Ich hatte zuviel Gepäck, zuviel Fernweh und zuviel Abstand zu der Vorstellung, dass jetzt alles vorbei ist. Ein Jahr Studium, ein Monat Reisen – ein anderes Land, andere Mentalität und eine andere Sprache. Ich wollte nicht weg und das Ticket nach Deutschland wog mehr als meine übervollen Koffer. War es Zeit zurückzugehen? Ich wollte nicht und dann kam sie: die Rettung? Ein paar Tage vor meinem Abflug erhielt ich eine Mail – das Praktikum, um das ich mich vor Monaten beworben hatte und gnadenlos abgeschmettert wurde, ist jetzt doch zu haben. Einen Monat im RTL Auslandsstudio in New York City. Entlohnung: unbezahlt. Erfahrung: unbezahlbar und für alles anderes hat man… ich zumindest keine Visa und auch kein Visum und überhaupt: ich war verwirrt. Sollte ich es absagen? Mein Studium etwas später beginnen? Einen Monat in New York bleiben? Die unerträgliche Situation des Abfluges gekonnt verzögern? Die Antwort auf all meine Jammereien („Ich will nicht zurück!“)?

Eine der wohl schwersten Entscheidungen meines Lebens. Ich sagte sie ab. In all dem Trubel und die Angst, hierbleiben zu wollen, merkte ich plötzlich, dass es doch Gründe gibt zurückzugehen: Familie. Freunde. Liebe.

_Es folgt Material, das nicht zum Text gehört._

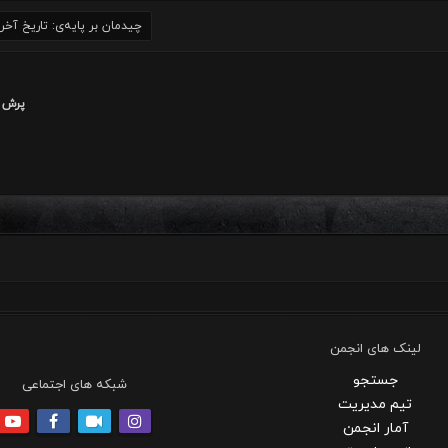
پرش 
لینک های انجمن
جستجو
شبکه های اجتماعی
تیم مدیریت
آمار انجمن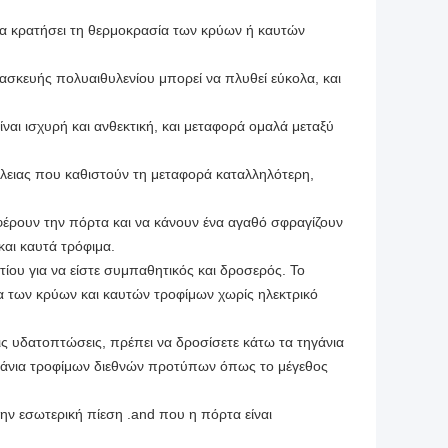
 κρατήσει τη θερμοκρασία των κρύων ή καυτών
τασκευής πολυαιθυλενίου μπορεί να πλυθεί εύκολα, και
ναι ισχυρή και ανθεκτική, και μεταφορά ομαλά μεταξύ
φάλειας που καθιστούν τη μεταφορά καταλληλότερη,
αφέρουν την πόρτα και να κάνουν ένα αγαθό σφραγίζουν
και καυτά τρόφιμα.
ίου για να είστε συμπαθητικός και δροσερός. Το
α των κρύων και καυτών τροφίμων χωρίς ηλεκτρικό
ις υδατοπτώσεις, πρέπει να δροσίσετε κάτω τα τηγάνια
τηγάνια τροφίμων διεθνών προτύπων όπως το μέγεθος
την εσωτερική πίεση .and που η πόρτα είναι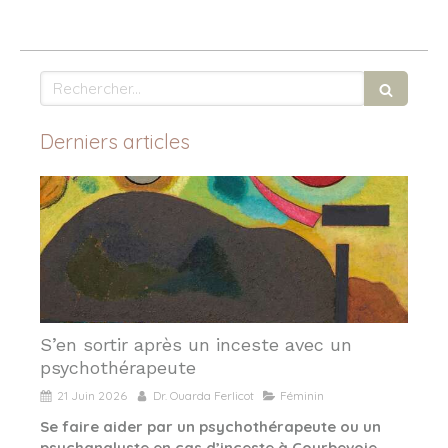
Rechercher
Derniers articles
S’en sortir après un inceste avec un
psychothérapeute
21 Juin 2026
Dr. Ouarda Ferlicot
Féminin
Se faire aider par un psychothérapeute ou un
psychanalyste en cas d’inceste à Courbevoie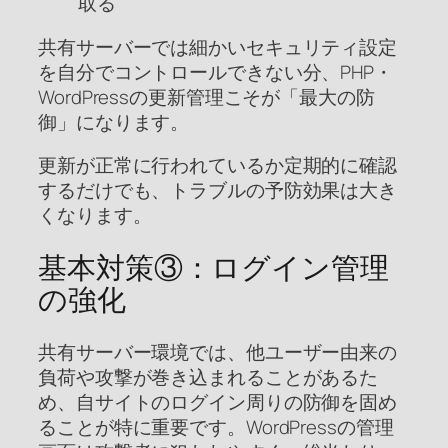
取る
共有サーバーでは細かいセキュリティ設定
を自分でコントロールできない分、PHP・
WordPressの更新管理こそが「最大の防
御」になります。
更新が正常に行われているか定期的に確認
するだけでも、トラブルの予防効果は大き
くなります。
基本対策③：ログイン管理
の強化
共有サーバー環境では、他ユーザー由来の
負荷や攻撃が巻き込まれることがあるた
め、自サイトのログイン周りの防御を固め
ることが特に重要です。WordPressの管理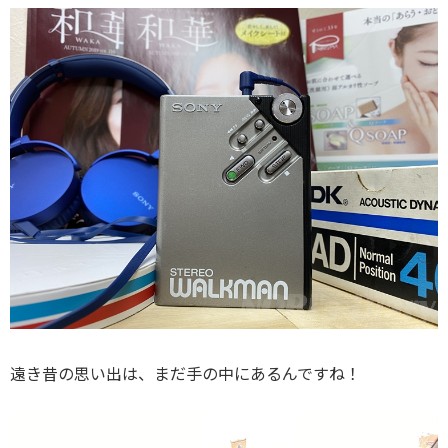
遠き昔の思い出は、まだ手の中にあるんですね！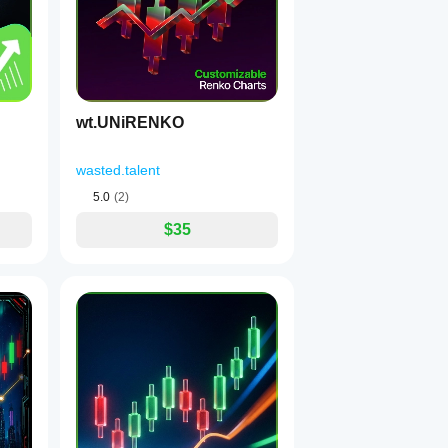
wt.UNiRENKO
wasted.talent
5.0
(2)
$35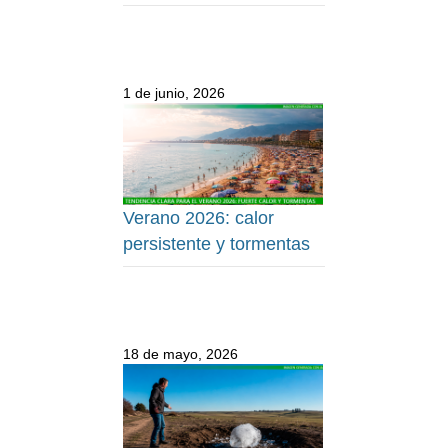
1 de junio, 2026
Verano 2026: calor
persistente y tormentas
18 de mayo, 2026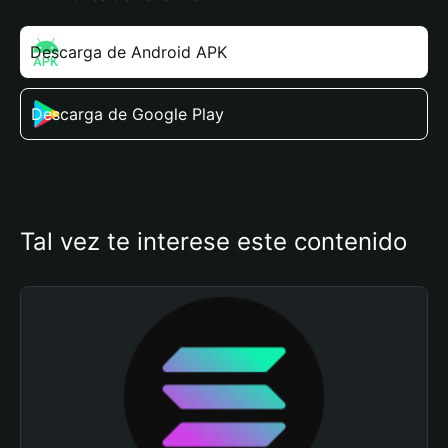
Descarga de Android APK
Descarga de Google Play
Tal vez te interese este contenido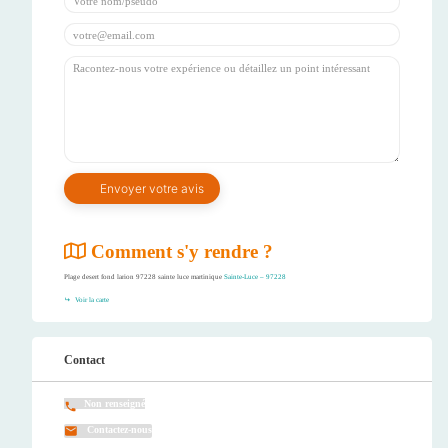
Comment s'y rendre ?
Plage desert fond larion 97228 sainte luce martinique
Sainte-Luce – 97228
Voir la carte
Contact
Non renseigné
Contactez-nous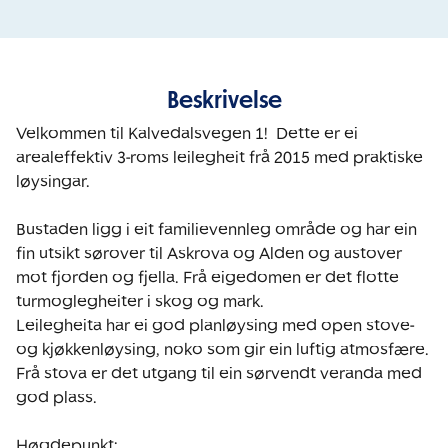
Beskrivelse
Velkommen til Kalvedalsvegen 1!  Dette er ei 
arealeffektiv 3-roms leilegheit frå 2015 med praktiske 
løysingar. 

Bustaden ligg i eit familievennleg område og har ein 
fin utsikt sørover til Askrova og Alden og austover 
mot fjorden og fjella. Frå eigedomen er det flotte 
turmoglegheiter i skog og mark. 

Leilegheita har ei god planløysing med open stove- 
og kjøkkenløysing, noko som gir ein luftig atmosfære. 
Frå stova er det utgang til ein sørvendt veranda med 
god plass. 

Høgdepunkt:
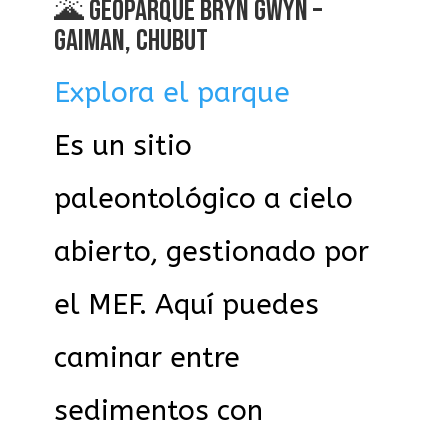
🌋 GEOPARQUE BRYN GWYN –
GAIMAN, CHUBUT
Explora el parque
Es un sitio
paleontológico a cielo
abierto, gestionado por
el MEF. Aquí puedes
caminar entre
sedimentos con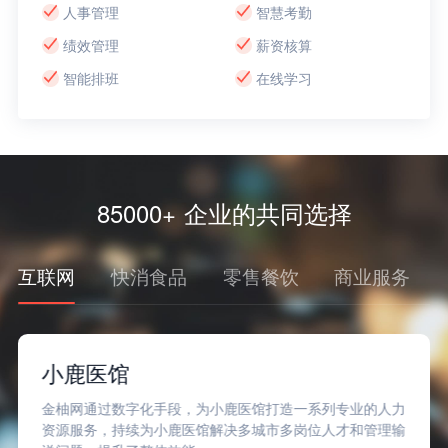
人事管理
智慧考勤
绩效管理
薪资核算
智能排班
在线学习
85000+ 企业的共同选择
互联网
快消食品
零售餐饮
商业服务
小鹿医馆
金柚网通过数字化手段，为小鹿医馆打造一系列专业的人力
资源服务，持续为小鹿医馆解决多城市多岗位人才和管理输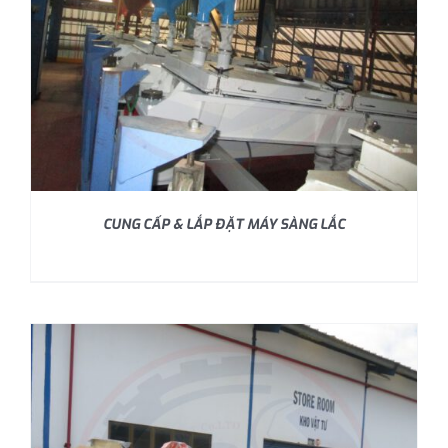
CUNG CẤP & LẮP ĐẶT MÁY SÀNG LẮC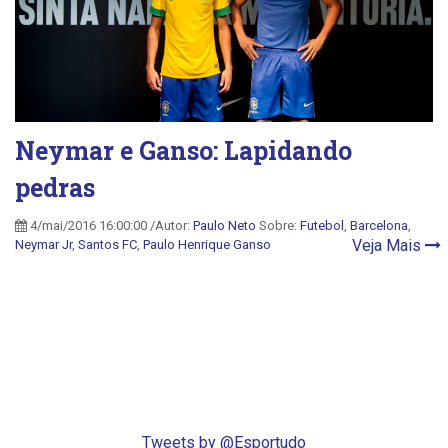
Neymar e Ganso: Lapidando
pedras
4/mai/2016 16:00:00 /Autor:
Paulo Neto
Sobre:
Futebol
,
Barcelona
,
Veja Mais
Neymar Jr
,
Santos FC
,
Paulo Henrique Ganso
Tweets by @Esportudo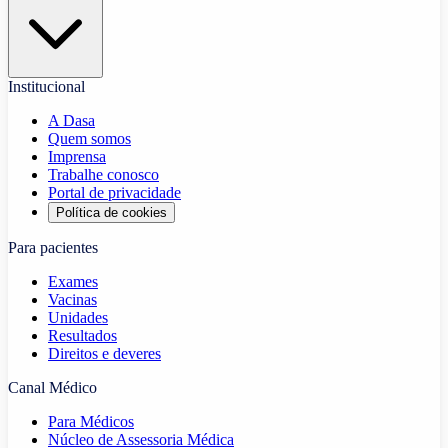
Institucional
A Dasa
Quem somos
Imprensa
Trabalhe conosco
Portal de privacidade
Política de cookies
Para pacientes
Exames
Vacinas
Unidades
Resultados
Direitos e deveres
Canal Médico
Para Médicos
Núcleo de Assessoria Médica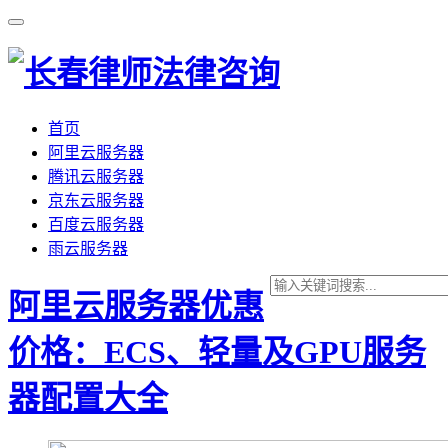
首页
阿里云服务器
腾讯云服务器
京东云服务器
百度云服务器
雨云服务器
阿里云服务器优惠
价格：ECS、轻量及GPU服务
器配置大全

Und dennoch. Bereits in der ersten Nacht in Deutschland war mir klar, dass diese Grundlage nicht existiert. Das ich hier genauso wenig hingehöre wie für immer nach Kanada oder New York. Selbst mein all zu geliebtes Bamberg – in dem ich mich einmal so wohl gefühlt habe – ist fremd. Die Zeit lief weiter und Erinnerungen löschen sich. Meine Zimmer sind wieder so eingerichtet wie früher und trotzdem fühle ich mich wie auf Probe. Manchmal erwische ich mich dabei, in Gedanken zu verfallen, und darüber nachzudenken wer ich eigentlich gewesen bin. Vor einem Jahr. Ich schaue mich um und sehe teure Organza-Vorhänge, Designerlampen, Skulpturen, unzählige Bücher, Kunstdrucke und meine geliebte Truhen-Sammlung. Zumindest mit Letzter kann ich mich noch identifizieren. Doch der Rest? Ein bischen wie im Hotel ist es hier und früher muss es doch einen Grund gegeben haben, warum ich mich damit umgab? Ich hatte mehr Geld – vielmehr und leider gibt man es mit Unnützigkeit aus. In Kanada war das anders: Da wurde alles in Reisen und Museen investiert – gelebt eben. Aber der Alltag in Bamberg ist anders und ich hoffe, dass er auch für mich mit dem Eintritt ins Uni- und Arbeitsleben wieder kommt. Wenigstens so ein bischen – bis zur nächsten Lebensstation.